Material provided:
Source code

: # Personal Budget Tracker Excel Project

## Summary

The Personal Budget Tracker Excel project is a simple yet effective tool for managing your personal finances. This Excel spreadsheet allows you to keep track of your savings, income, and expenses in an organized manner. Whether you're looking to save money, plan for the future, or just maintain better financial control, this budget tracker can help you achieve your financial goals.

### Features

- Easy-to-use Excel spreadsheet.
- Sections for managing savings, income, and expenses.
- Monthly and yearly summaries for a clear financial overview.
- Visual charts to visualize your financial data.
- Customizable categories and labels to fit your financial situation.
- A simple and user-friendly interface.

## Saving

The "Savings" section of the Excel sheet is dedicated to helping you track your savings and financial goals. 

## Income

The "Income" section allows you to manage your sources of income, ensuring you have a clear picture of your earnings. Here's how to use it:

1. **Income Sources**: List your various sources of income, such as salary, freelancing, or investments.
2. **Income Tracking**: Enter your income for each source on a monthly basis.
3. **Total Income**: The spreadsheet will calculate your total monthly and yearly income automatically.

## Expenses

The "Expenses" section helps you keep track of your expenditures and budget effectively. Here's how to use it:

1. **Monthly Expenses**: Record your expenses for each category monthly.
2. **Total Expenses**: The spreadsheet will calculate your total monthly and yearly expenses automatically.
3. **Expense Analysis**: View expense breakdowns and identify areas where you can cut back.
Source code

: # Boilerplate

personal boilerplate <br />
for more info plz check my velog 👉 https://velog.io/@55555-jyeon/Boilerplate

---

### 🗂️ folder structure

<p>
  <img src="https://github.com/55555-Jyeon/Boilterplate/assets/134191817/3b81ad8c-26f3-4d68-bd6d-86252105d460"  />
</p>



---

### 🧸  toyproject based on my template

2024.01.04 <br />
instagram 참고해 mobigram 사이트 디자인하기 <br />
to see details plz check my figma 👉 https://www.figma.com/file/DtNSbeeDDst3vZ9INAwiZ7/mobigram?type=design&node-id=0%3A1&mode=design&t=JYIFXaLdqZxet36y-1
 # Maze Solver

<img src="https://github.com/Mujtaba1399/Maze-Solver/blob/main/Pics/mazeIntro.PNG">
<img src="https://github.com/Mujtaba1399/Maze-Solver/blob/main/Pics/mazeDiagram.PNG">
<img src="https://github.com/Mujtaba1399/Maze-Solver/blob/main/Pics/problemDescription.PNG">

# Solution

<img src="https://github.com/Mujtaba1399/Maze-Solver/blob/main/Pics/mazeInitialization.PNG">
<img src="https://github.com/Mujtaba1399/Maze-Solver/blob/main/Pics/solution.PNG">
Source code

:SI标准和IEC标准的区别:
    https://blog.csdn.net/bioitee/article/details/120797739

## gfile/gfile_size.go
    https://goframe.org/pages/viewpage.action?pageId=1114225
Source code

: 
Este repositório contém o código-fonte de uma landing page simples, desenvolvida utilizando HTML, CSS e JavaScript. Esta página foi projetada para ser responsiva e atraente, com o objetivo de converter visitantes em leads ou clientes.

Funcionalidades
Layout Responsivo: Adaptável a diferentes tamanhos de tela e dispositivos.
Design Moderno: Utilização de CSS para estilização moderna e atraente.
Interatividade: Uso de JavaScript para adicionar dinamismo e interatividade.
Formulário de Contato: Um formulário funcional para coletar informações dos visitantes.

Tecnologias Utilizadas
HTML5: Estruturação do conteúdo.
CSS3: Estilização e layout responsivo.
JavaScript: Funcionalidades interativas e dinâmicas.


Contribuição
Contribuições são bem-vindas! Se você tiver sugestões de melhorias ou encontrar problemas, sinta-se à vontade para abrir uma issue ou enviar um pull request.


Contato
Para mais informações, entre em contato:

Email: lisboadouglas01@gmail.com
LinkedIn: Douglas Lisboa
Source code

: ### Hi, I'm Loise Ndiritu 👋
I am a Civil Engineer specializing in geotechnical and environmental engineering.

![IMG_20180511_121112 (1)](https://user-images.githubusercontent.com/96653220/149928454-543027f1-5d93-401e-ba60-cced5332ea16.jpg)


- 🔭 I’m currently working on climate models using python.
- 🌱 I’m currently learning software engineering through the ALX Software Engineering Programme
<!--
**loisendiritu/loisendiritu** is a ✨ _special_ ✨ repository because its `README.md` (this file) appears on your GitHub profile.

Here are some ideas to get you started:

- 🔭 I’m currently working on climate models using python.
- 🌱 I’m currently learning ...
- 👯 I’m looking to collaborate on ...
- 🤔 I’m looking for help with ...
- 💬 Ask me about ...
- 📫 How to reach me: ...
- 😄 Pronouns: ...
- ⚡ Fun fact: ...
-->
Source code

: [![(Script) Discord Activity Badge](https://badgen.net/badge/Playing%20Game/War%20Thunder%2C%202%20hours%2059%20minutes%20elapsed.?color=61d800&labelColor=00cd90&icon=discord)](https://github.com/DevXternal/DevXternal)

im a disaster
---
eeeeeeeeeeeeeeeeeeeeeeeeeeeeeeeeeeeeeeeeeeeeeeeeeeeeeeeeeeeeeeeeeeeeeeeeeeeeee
==
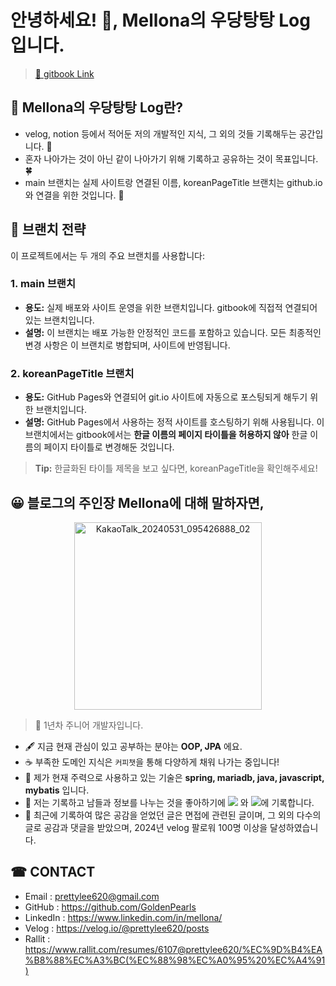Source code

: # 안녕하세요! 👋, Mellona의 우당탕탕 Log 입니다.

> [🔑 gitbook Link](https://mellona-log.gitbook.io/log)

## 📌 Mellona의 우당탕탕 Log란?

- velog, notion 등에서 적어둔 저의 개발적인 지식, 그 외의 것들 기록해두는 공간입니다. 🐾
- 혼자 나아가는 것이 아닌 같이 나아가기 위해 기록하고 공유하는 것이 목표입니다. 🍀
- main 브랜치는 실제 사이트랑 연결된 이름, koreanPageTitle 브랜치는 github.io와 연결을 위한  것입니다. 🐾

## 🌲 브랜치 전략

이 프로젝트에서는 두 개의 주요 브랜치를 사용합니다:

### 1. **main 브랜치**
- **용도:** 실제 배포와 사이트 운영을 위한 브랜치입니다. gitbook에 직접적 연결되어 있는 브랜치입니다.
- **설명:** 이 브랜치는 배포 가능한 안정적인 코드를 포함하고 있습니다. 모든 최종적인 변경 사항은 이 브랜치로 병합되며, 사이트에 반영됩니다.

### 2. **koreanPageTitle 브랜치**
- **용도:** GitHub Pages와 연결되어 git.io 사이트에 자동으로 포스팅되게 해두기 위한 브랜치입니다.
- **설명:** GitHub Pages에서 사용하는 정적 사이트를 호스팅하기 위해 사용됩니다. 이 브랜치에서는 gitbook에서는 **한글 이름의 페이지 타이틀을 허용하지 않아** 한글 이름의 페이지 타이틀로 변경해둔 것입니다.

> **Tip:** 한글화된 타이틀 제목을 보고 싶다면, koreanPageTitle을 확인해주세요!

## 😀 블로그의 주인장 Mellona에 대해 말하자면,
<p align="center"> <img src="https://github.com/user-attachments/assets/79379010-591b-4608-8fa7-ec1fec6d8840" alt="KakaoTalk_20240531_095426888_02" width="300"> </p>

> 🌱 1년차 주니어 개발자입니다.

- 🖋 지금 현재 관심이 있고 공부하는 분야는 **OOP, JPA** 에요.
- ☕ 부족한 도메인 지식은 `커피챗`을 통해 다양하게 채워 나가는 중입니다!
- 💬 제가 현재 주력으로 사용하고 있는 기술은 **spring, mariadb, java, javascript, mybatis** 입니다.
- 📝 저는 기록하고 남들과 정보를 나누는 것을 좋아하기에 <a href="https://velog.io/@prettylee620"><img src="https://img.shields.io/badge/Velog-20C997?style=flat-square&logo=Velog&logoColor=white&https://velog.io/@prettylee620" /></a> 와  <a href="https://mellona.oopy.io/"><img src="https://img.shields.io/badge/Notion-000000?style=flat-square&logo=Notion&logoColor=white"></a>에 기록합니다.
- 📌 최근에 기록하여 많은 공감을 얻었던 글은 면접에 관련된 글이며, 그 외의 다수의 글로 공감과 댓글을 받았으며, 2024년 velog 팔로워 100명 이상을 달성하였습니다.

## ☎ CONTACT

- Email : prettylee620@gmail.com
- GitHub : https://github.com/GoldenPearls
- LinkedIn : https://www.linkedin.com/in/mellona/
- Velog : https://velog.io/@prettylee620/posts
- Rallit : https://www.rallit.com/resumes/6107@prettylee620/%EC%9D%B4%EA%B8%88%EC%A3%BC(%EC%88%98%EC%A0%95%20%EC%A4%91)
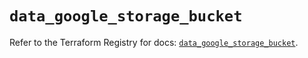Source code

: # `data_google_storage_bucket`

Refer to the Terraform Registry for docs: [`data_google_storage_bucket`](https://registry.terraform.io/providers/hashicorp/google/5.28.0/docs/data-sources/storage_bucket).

Request: Tally the lines in the data that contain the word "this" and give only that number.

Answer box: 2